**Passage for review:**
__________________________________________________

Is Linked List a Palindrome

2 solutions

First solution idea is:

1) Store the node values in a list

2) Check if the list is a palindrome by checking if the reverse of the list is equivalent to the list.

Temporal complexity: O(n), Additional Space complexity: O(n)

# Solution 1
def isPalindrome(head: Optional[ListNode]) -> bool:
    tmp_list = []
    while head:
        tmp_list.append(head.val) # append node val to the list
        head = head.next
        
    # [::-1] reversed the list
    return(tmp_list[::-1]==tmp_list)

Second solution idea is:

1) Stores the first half of the Linked List in reverse order in another Linked List

2) Compare the reversed Linked List of the first half with the Linked List of the second half ([1, 2, 3, 3, 2, 1] -> reversed first half [3, 2, 1], second half: [3, 2, 1])

A fast head (advancing two by two) is used to create find directly the middle of the list to create the reversed first half and to set the head of the second half Linked List at the right place.

Temporal complexity: O(n), Additional Space complexity: O(1) (as the nodes already exist)

__________________________________________________

**Record excerpts:**
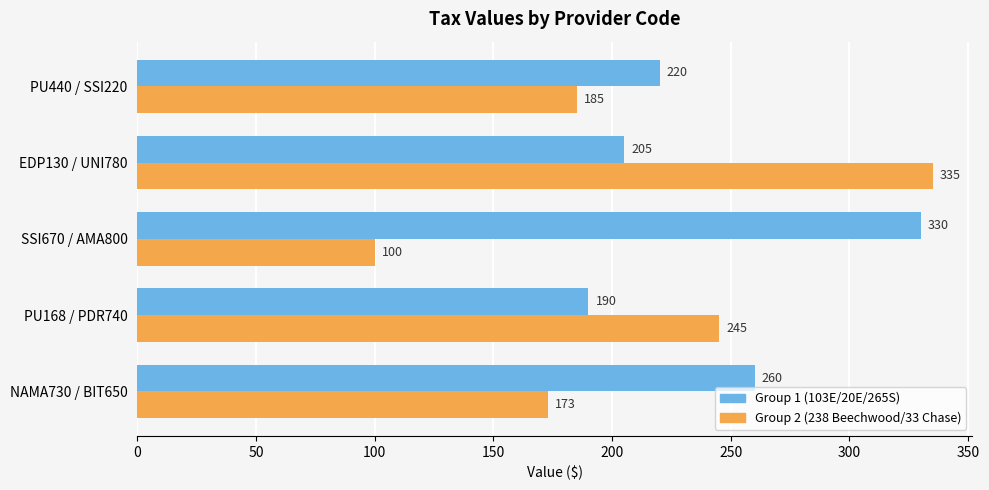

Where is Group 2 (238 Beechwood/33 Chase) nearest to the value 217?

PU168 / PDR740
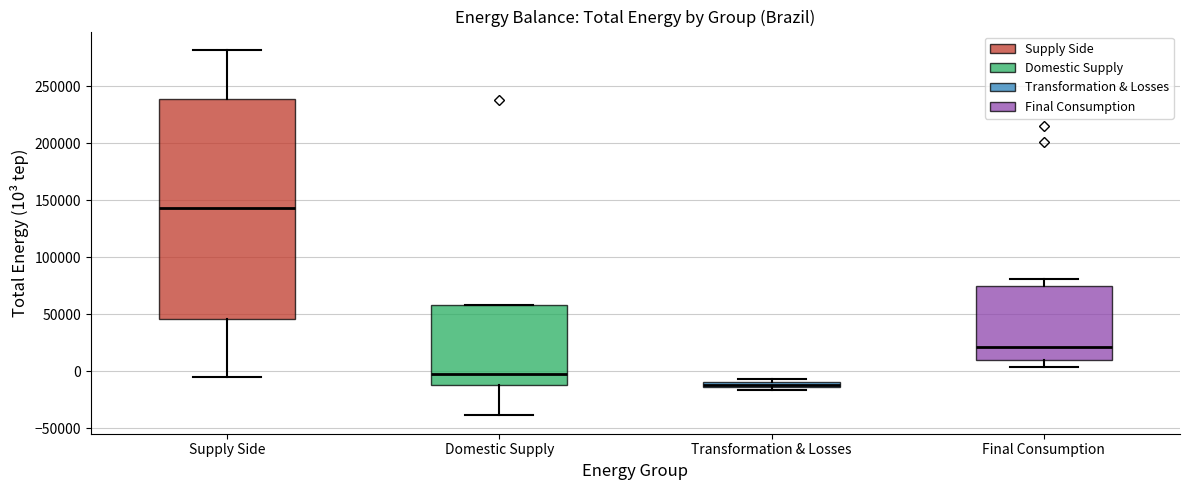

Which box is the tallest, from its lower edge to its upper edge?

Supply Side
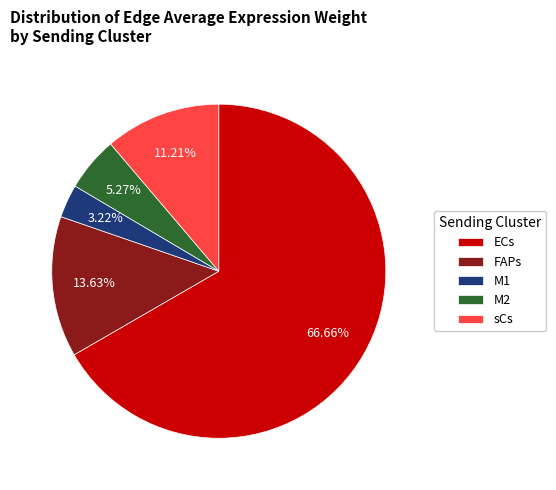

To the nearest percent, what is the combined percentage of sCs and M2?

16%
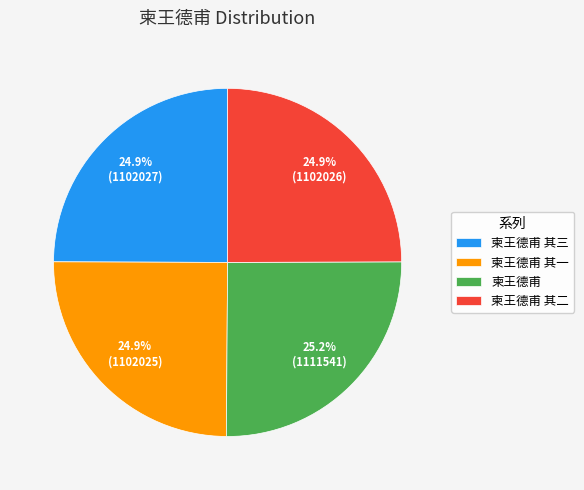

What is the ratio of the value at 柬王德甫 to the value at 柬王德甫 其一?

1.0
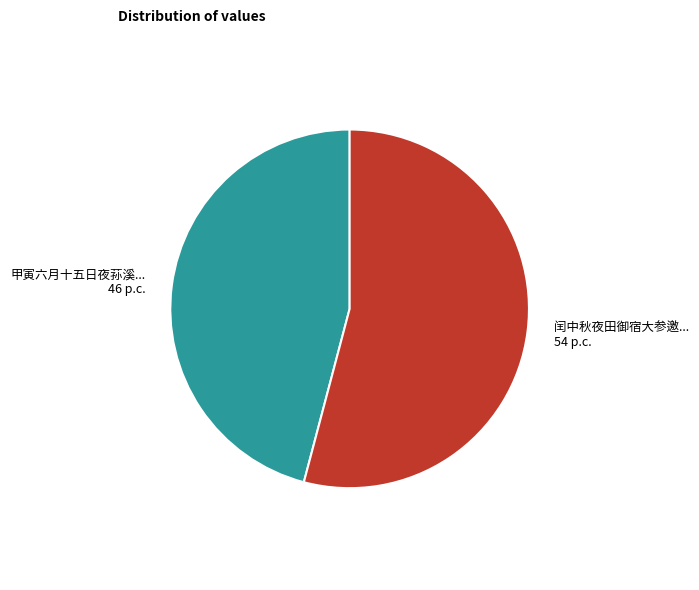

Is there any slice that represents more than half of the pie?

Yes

__________________________________________________

How would the linked-list palindrome write-up above go on past its final line about space complexity? Write the next part.

**Expected answer:**
# Solution 2
def isPalindrome(head: Optional[ListNode]) -> bool:
    revert_half = None # revert_half that will contains the reversed first half
    fast, slow = head, head # fast will advance two by two and slow head will be set to the middle element
    
    # both fast and fast.next need to exist to advance by two
    while fast and fast.next:
        fast = fast.next.next # advance two by two
        # revert_half.next will take the value of revert_half and revert_half becomes slow
        revert_half, revert_half.next, slow = slow, revert_half, slow.next 

    # adjust the middle
    if fast:
        slow = slow.next

    # check if reversed first half and second half are equivalent
    while slow:
        # if not equivalent for a node returns False
        if slow.val != revert_half.val:
            return(False)
        revert_half, slow = revert_half.next, slow.next
        
    # Otherwise returns True
    return(True)